PROBLEM STATEMENT — Look below for the line that has "X4577Y6384D01*". Set down the lines from there through the line that has "X2790Y987D01*", exactly as written.

MATERIAL PROVIDED —
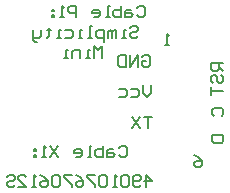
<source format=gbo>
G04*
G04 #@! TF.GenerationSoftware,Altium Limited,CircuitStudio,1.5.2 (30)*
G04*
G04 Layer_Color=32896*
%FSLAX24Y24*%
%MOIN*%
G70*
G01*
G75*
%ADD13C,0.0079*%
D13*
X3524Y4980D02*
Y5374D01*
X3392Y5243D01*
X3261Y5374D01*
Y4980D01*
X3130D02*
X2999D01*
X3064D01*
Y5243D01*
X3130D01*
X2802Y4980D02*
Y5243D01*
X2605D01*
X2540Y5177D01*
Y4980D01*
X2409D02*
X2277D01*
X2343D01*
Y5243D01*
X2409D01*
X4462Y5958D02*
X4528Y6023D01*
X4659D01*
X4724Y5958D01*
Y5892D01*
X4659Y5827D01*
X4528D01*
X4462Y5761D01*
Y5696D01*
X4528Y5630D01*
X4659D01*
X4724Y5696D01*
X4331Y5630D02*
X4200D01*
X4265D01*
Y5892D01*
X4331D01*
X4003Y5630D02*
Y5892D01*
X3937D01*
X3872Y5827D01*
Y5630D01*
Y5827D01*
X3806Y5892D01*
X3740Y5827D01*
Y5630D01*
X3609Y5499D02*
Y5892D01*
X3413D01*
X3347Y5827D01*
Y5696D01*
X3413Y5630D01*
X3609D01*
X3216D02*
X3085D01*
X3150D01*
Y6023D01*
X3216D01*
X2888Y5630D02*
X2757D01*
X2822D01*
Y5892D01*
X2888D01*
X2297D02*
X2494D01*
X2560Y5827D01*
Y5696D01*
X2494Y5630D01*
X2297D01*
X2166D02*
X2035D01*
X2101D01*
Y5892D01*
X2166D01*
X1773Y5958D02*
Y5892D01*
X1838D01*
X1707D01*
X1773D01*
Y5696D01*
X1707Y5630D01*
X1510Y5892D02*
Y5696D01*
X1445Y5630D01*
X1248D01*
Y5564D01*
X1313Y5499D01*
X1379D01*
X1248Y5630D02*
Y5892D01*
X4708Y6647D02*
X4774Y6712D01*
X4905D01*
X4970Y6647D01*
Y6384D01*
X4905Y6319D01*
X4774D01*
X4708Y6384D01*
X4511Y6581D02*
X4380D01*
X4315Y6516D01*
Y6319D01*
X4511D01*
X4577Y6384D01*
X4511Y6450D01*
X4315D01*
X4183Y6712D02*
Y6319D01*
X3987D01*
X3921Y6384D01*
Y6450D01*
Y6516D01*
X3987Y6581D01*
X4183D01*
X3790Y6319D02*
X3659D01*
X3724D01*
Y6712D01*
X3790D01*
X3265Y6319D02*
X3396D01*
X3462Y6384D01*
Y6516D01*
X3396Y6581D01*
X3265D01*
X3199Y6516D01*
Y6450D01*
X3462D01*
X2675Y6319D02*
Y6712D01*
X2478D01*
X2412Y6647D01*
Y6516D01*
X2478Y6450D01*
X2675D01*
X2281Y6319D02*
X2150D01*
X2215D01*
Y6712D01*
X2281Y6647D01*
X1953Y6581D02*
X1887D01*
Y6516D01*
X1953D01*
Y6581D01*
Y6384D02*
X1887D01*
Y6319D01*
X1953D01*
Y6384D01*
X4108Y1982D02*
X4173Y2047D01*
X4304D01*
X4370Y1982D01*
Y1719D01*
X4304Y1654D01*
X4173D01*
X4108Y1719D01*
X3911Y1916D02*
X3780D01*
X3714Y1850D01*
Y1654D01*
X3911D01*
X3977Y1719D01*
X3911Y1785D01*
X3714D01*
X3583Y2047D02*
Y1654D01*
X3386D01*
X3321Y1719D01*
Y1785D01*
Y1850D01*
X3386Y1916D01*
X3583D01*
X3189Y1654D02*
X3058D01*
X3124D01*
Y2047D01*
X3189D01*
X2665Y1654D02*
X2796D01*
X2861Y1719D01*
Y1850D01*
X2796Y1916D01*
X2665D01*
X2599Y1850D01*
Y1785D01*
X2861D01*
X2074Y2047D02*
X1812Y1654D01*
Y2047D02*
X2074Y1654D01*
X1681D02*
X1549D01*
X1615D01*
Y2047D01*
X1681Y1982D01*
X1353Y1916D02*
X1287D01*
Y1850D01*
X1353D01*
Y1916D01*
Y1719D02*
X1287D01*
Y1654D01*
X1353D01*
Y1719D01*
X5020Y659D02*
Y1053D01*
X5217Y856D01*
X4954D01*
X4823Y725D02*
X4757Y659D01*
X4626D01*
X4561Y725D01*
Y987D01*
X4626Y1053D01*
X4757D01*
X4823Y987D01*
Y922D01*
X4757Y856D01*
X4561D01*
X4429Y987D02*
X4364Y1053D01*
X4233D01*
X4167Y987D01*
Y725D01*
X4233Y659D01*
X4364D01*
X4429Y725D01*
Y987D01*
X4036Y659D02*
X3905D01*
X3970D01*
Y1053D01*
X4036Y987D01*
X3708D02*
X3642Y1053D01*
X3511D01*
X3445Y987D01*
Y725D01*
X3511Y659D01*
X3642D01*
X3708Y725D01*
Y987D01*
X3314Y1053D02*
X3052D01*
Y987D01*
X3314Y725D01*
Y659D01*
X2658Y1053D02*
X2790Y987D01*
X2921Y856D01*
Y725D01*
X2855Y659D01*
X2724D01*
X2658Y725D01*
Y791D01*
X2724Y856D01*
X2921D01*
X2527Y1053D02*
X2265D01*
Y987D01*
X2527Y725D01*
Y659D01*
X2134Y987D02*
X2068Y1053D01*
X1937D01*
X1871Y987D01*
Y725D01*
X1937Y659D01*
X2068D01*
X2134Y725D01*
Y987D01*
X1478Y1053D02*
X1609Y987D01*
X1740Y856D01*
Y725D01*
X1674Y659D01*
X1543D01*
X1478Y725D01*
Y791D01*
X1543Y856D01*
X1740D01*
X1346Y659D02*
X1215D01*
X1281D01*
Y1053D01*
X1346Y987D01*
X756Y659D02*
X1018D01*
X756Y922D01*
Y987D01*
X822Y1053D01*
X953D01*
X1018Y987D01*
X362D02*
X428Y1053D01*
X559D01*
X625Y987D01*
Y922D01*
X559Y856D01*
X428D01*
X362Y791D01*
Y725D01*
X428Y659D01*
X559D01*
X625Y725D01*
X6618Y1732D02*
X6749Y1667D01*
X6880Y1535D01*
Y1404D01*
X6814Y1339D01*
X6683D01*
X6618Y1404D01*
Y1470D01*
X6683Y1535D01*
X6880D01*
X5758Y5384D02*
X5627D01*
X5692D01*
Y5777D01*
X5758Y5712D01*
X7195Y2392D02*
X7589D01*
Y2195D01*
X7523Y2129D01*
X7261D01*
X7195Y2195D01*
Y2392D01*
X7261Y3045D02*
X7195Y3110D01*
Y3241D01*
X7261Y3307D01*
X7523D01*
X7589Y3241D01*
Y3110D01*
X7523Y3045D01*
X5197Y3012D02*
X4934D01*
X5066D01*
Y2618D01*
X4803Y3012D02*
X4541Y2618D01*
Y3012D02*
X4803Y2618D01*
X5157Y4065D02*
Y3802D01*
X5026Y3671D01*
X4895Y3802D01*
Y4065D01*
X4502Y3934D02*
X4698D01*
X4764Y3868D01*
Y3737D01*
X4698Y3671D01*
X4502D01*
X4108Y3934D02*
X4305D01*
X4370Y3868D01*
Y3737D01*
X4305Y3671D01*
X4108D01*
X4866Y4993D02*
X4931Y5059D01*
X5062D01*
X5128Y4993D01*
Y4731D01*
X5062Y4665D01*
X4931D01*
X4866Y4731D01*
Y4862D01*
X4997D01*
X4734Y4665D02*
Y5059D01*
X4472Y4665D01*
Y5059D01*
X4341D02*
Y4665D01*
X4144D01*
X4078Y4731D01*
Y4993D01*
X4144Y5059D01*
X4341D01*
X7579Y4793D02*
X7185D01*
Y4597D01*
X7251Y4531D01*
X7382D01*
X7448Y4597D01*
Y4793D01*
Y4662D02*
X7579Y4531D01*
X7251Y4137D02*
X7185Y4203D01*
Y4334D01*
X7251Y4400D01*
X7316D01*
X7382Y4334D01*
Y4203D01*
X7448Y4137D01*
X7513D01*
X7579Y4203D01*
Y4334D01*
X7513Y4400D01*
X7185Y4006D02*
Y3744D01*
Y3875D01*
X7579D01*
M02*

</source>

PROBLEM SOLUTION —
X4577Y6384D01*
X4511Y6450D01*
X4315D01*
X4183Y6712D02*
Y6319D01*
X3987D01*
X3921Y6384D01*
Y6450D01*
Y6516D01*
X3987Y6581D01*
X4183D01*
X3790Y6319D02*
X3659D01*
X3724D01*
Y6712D01*
X3790D01*
X3265Y6319D02*
X3396D01*
X3462Y6384D01*
Y6516D01*
X3396Y6581D01*
X3265D01*
X3199Y6516D01*
Y6450D01*
X3462D01*
X2675Y6319D02*
Y6712D01*
X2478D01*
X2412Y6647D01*
Y6516D01*
X2478Y6450D01*
X2675D01*
X2281Y6319D02*
X2150D01*
X2215D01*
Y6712D01*
X2281Y6647D01*
X1953Y6581D02*
X1887D01*
Y6516D01*
X1953D01*
Y6581D01*
Y6384D02*
X1887D01*
Y6319D01*
X1953D01*
Y6384D01*
X4108Y1982D02*
X4173Y2047D01*
X4304D01*
X4370Y1982D01*
Y1719D01*
X4304Y1654D01*
X4173D01*
X4108Y1719D01*
X3911Y1916D02*
X3780D01*
X3714Y1850D01*
Y1654D01*
X3911D01*
X3977Y1719D01*
X3911Y1785D01*
X3714D01*
X3583Y2047D02*
Y1654D01*
X3386D01*
X3321Y1719D01*
Y1785D01*
Y1850D01*
X3386Y1916D01*
X3583D01*
X3189Y1654D02*
X3058D01*
X3124D01*
Y2047D01*
X3189D01*
X2665Y1654D02*
X2796D01*
X2861Y1719D01*
Y1850D01*
X2796Y1916D01*
X2665D01*
X2599Y1850D01*
Y1785D01*
X2861D01*
X2074Y2047D02*
X1812Y1654D01*
Y2047D02*
X2074Y1654D01*
X1681D02*
X1549D01*
X1615D01*
Y2047D01*
X1681Y1982D01*
X1353Y1916D02*
X1287D01*
Y1850D01*
X1353D01*
Y1916D01*
Y1719D02*
X1287D01*
Y1654D01*
X1353D01*
Y1719D01*
X5020Y659D02*
Y1053D01*
X5217Y856D01*
X4954D01*
X4823Y725D02*
X4757Y659D01*
X4626D01*
X4561Y725D01*
Y987D01*
X4626Y1053D01*
X4757D01*
X4823Y987D01*
Y922D01*
X4757Y856D01*
X4561D01*
X4429Y987D02*
X4364Y1053D01*
X4233D01*
X4167Y987D01*
Y725D01*
X4233Y659D01*
X4364D01*
X4429Y725D01*
Y987D01*
X4036Y659D02*
X3905D01*
X3970D01*
Y1053D01*
X4036Y987D01*
X3708D02*
X3642Y1053D01*
X3511D01*
X3445Y987D01*
Y725D01*
X3511Y659D01*
X3642D01*
X3708Y725D01*
Y987D01*
X3314Y1053D02*
X3052D01*
Y987D01*
X3314Y725D01*
Y659D01*
X2658Y1053D02*
X2790Y987D01*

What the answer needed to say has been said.